The pressurised water reactor was synchronised to the South African energy grid on 18 November after nearly a year offline for the replacement of the plant’s three original steam generators, a prerequisite for the long-term operation of the plant.
Completion of the longest outage in the plant’s history is a “huge milestone” in its generational recovery plan and strategic objectives, Eskom said.
The steam generator replacement had originally been scheduled to take place in the first half of 2021, with similar work at Koeberg 2 to take place the following year. However, the schedule was put back due to concerns about the tight supply of electricity in South Africa. Koeberg 1’s maintenance outage began on 10 December 2022 and had been expected to last about six months.
Koeberg 2 – which continued to operate for the duration of unit 1’s outage – will begin an outage for similar work once unit 1 is stable and all the required commissioning tests are complete – but lessons learned from unit 1’s outage will enable the duration of unit 2’s outage to be reduced, Eskom said.

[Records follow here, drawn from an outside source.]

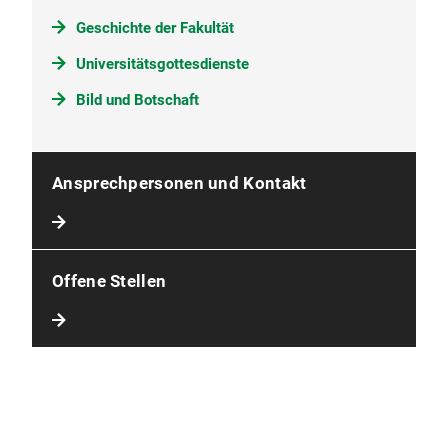
Geschichte der Fakultät
Universitätsgottesdienste
Bild und Botschaft
Ansprechpersonen und Kontakt
Offene Stellen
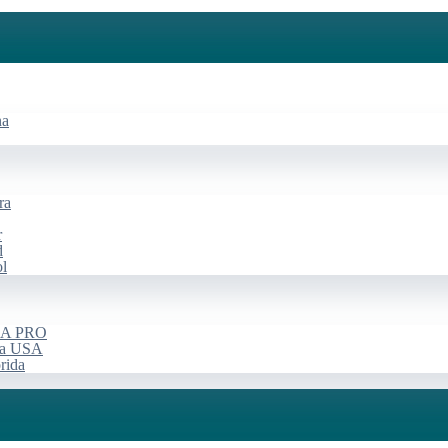
na
ra
r
d
ol
USA PRO
rça USA
rida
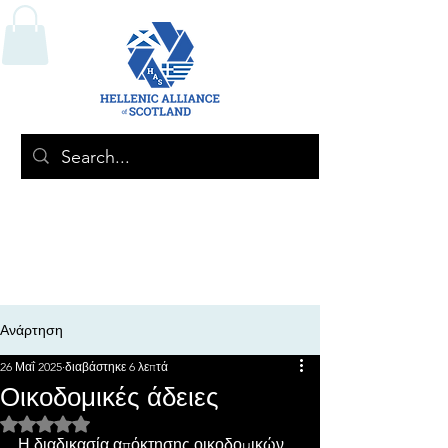
Ανάρτηση
26 Μαΐ 2025
διαβάστηκε 6 λεπτά
Οικοδομικές άδειες
Βαθμολογήθηκε με NaN από 5 αστέρια.
Η διαδικασία απόκτησης οικοδομικών 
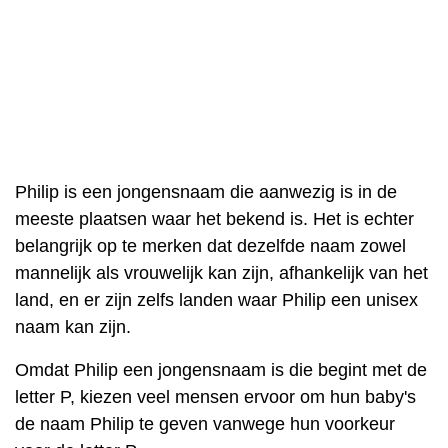
Philip is een jongensnaam die aanwezig is in de
meeste plaatsen waar het bekend is. Het is echter
belangrijk op te merken dat dezelfde naam zowel
mannelijk als vrouwelijk kan zijn, afhankelijk van het
land, en er zijn zelfs landen waar Philip een unisex
naam kan zijn.
Omdat Philip een jongensnaam is die begint met de
letter P, kiezen veel mensen ervoor om hun baby's
de naam Philip te geven vanwege hun voorkeur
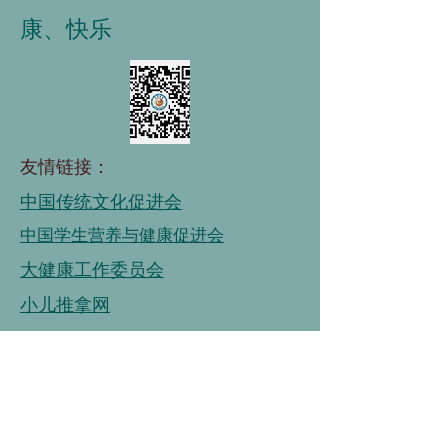
康、快乐
友情链接：
中国传统文化促进会
中国学生营养与健康促进会
大健康工作委员会
小儿推拿网
中国老龄协会
中国道教学会
国家老年大学
中国老龄事业发展基金会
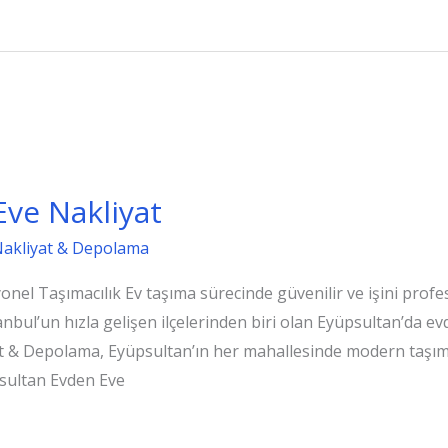
ve Nakliyat
Nakliyat & Depolama
yonel Taşımacılık Ev taşıma sürecinde güvenilir ve işini pro
stanbul’un hızla gelişen ilçelerinden biri olan Eyüpsultan’da e
yat & Depolama, Eyüpsultan’ın her mahallesinde modern taşım
psultan Evden Eve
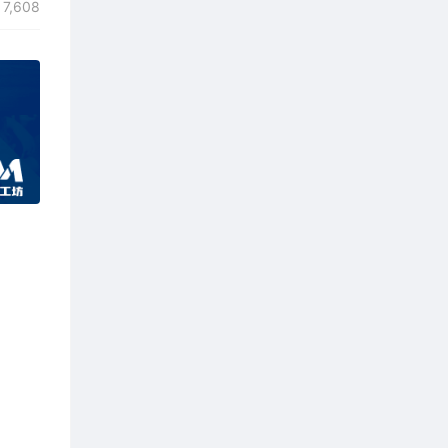
7,608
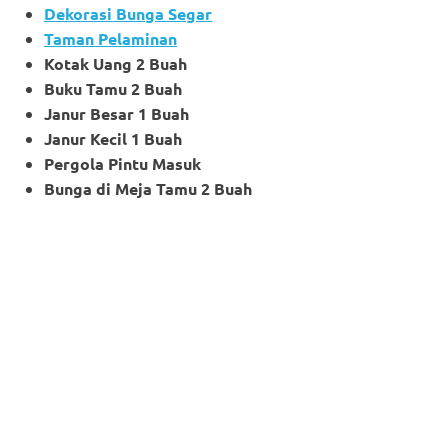
Dekorasi Bunga Segar
Taman Pelaminan
Kotak Uang 2 Buah
Buku Tamu 2 Buah
Janur Besar 1 Buah
Janur Kecil 1 Buah
Pergola Pintu Masuk
Bunga di Meja Tamu 2 Buah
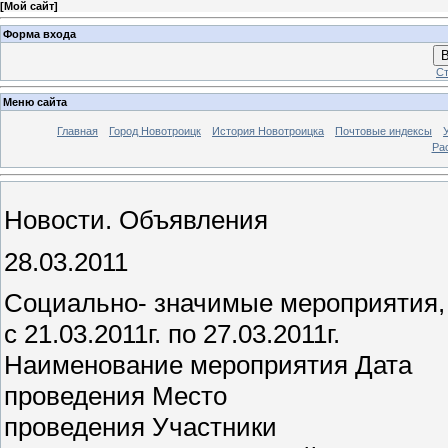
[
Мой сайт
]
Форма входа
В
Ст
Меню сайта
Главная
Город Новотроицк
История Новотроицка
Почтовые индексы
Ра
Новости. Объявления
28.03.2011
Социально- значимые мероприятия,
с 21.03.2011г. по 27.03.2011г.
Наименование мероприятия Дата
проведения Место
проведения Участники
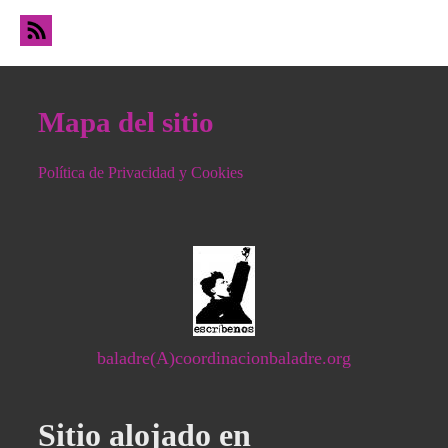
la Renta Básica de las Iguales
Mapa del sitio
Política de Privacidad y Cookies
baladre(A)coordinacionbaladre.org
Sitio alojado en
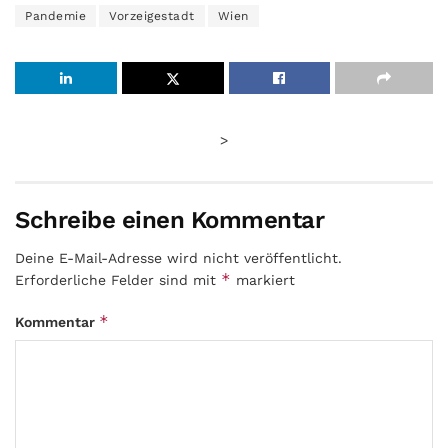
Pandemie
Vorzeigestadt
Wien
>
Schreibe einen Kommentar
Deine E-Mail-Adresse wird nicht veröffentlicht.
*
Erforderliche Felder sind mit
markiert
*
Kommentar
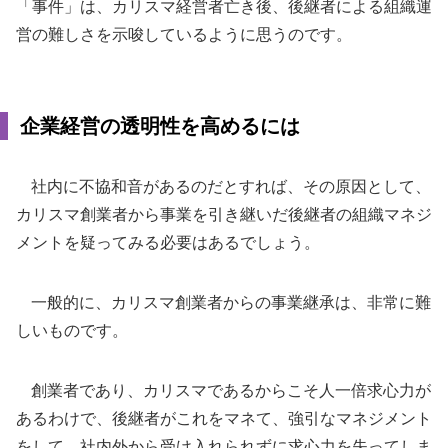
「事件」は、カリスマ経営者亡き後、後継者による組織運
営の難しさを示唆しているように思うのです。
企業経営の透明性を高めるには
社内に不協和音があるのだとすれば、その原因として、
カリスマ創業者から事業を引き継いだ後継者の組織マネジ
メントを疑ってみる必要はあるでしょう。
一般的に、カリスマ創業者からの事業継承は、非常に難
しいものです。
創業者であり、カリスマであるからこそ人一倍求心力が
あるわけで、後継者がこれをマネて、強引なマネジメント
をして、社内外から受け入れられずに求心力を失ってしま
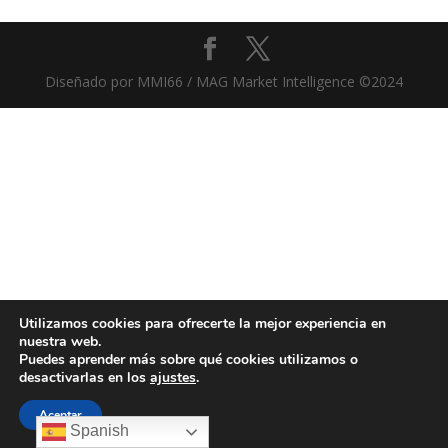
Diseñado por MMI66 / MAG Market Intelligence ©2024
Utilizamos cookies para ofrecerte la mejor experiencia en
nuestra web.
Puedes aprender más sobre qué cookies utilizamos o
desactivarlas en los
ajustes
.
Aceptar
Spanish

“This milestone is as a result of the hard work and determination of the Eskom employees, suppliers, and contractors who have had to endure a long and challenging outage in the Koeberg Power Station’s history. I commend everyone involved on the project for ensuring that the unt was returned to service safely,” said Eskom Group Executive for Generation Bheki Nxumalo.
Although Koeberg 1 has now been reconnected to the grid, South Africa’s electricity system remains constrained: on 19 November, Eskom announced that loadshedding measures would continue with 16,264 MWe of its generating capacity in unplanned outages. Some 6,606 MWe of capacity was offline for planned maintenance.
Koeberg, with a combined capacity of 1,860 MWe, is the only operating nuclear power plant on the African content. Unit 1 entered commercial operation in 1984 and unit 2 in 1985, and the units are currently licensed to operate until 2024 and 2025, respectively. Eskom submitted its application to extend the operating life of the two-unit plant by additional 20 years beyond its initial 40-year operating life to South Africa’s National Nuclear Regulator in May 2021. Public hearings in connection with the application are scheduled for February 2024.